• _TASK_
Write out the entries, please, from the line containing "[26,175,78,188] // To" through their final line, exactly and with nothing else.
_ _ _ _ _ _ _
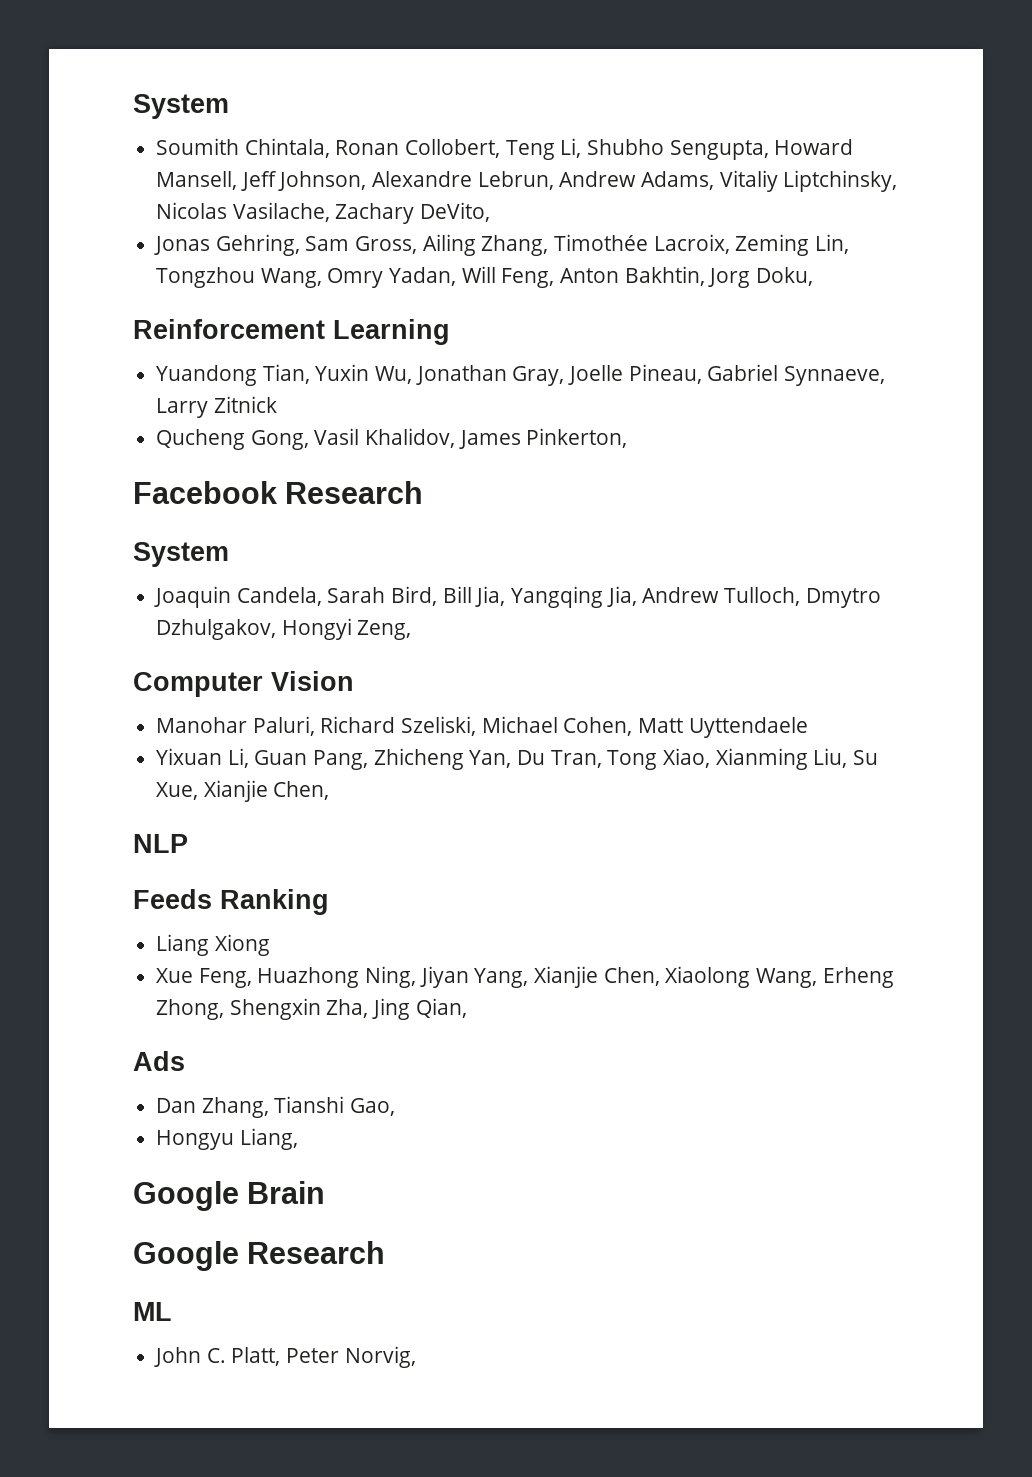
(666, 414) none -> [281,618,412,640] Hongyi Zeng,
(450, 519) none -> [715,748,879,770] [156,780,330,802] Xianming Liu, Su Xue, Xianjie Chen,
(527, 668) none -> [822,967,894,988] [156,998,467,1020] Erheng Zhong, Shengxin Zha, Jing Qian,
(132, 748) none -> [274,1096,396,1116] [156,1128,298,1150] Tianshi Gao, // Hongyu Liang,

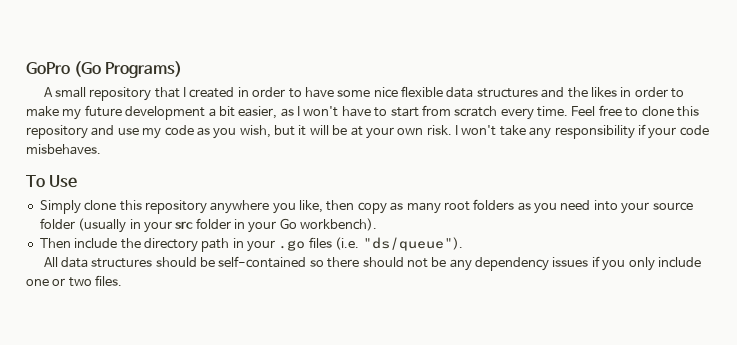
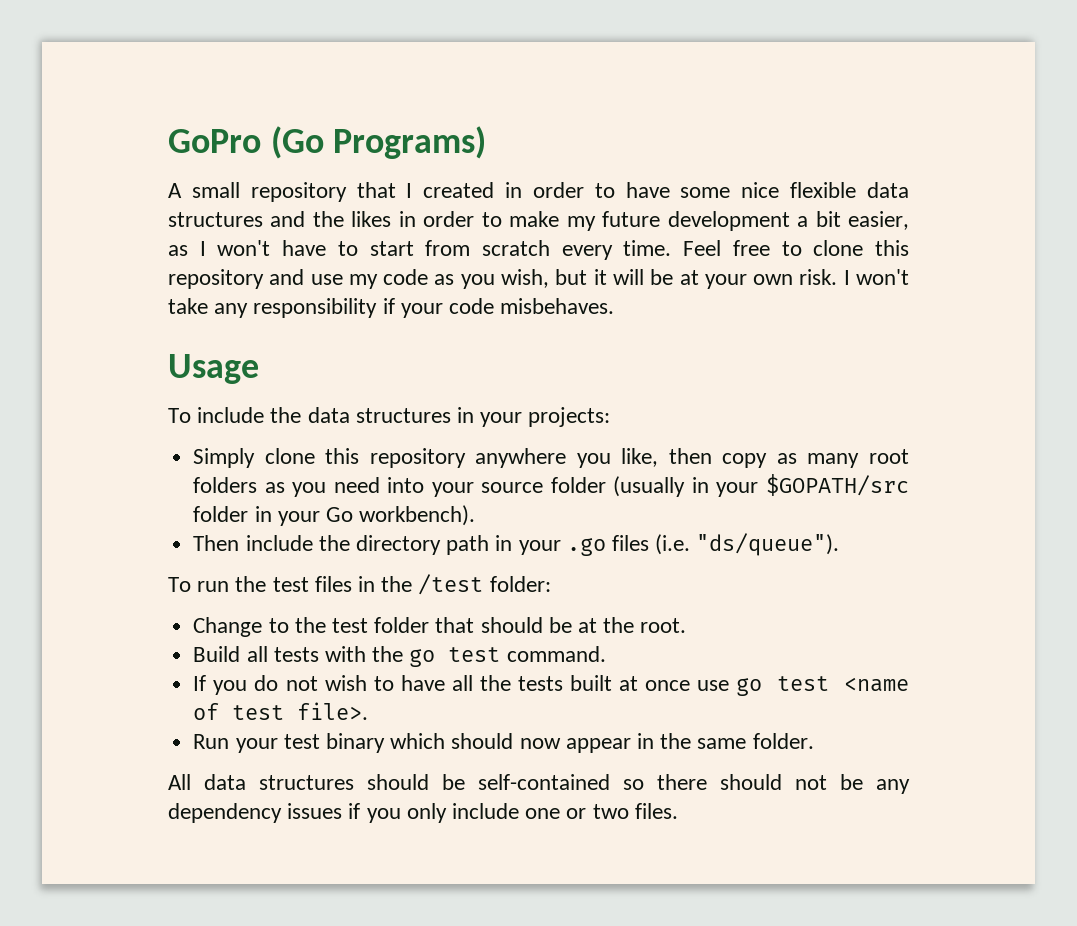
[26,175,78,188] // To Use -> [168,354,259,384] [168,407,611,427] // Usage // To include the data structures in your projects:
[175,221,194,229] src -> [765,474,909,496] $GOPATH/src
(463, 244) none -> [168,574,551,595] [193,617,687,637] [193,646,606,667] [193,675,909,696] [193,702,369,720] [193,733,814,753] // To run the test files in the /test folder: // Change to the test folder that should be at the root. // Build all tests with the go test command. // If you do not wish to have all the tests built at once use go test <name of test file>. // Run your test binary which should now appear in the same folder.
_ _ _ _ _ _ _
• _RESPONSE AREA_
[26,175,78,188] // To Use -> [168,354,259,384] [168,407,611,427] // Usage // To include the data structures in your projects:
[175,221,194,229] src -> [765,474,909,496] $GOPATH/src
(463, 244) none -> [168,574,551,595] [193,617,687,637] [193,646,606,667] [193,675,909,696] [193,702,369,720] [193,733,814,753] // To run the test files in the /test folder: // Change to the test folder that should be at the root. // Build all tests with the go test command. // If you do not wish to have all the tests built at once use go test <name of test file>. // Run your test binary which should now appear in the same folder.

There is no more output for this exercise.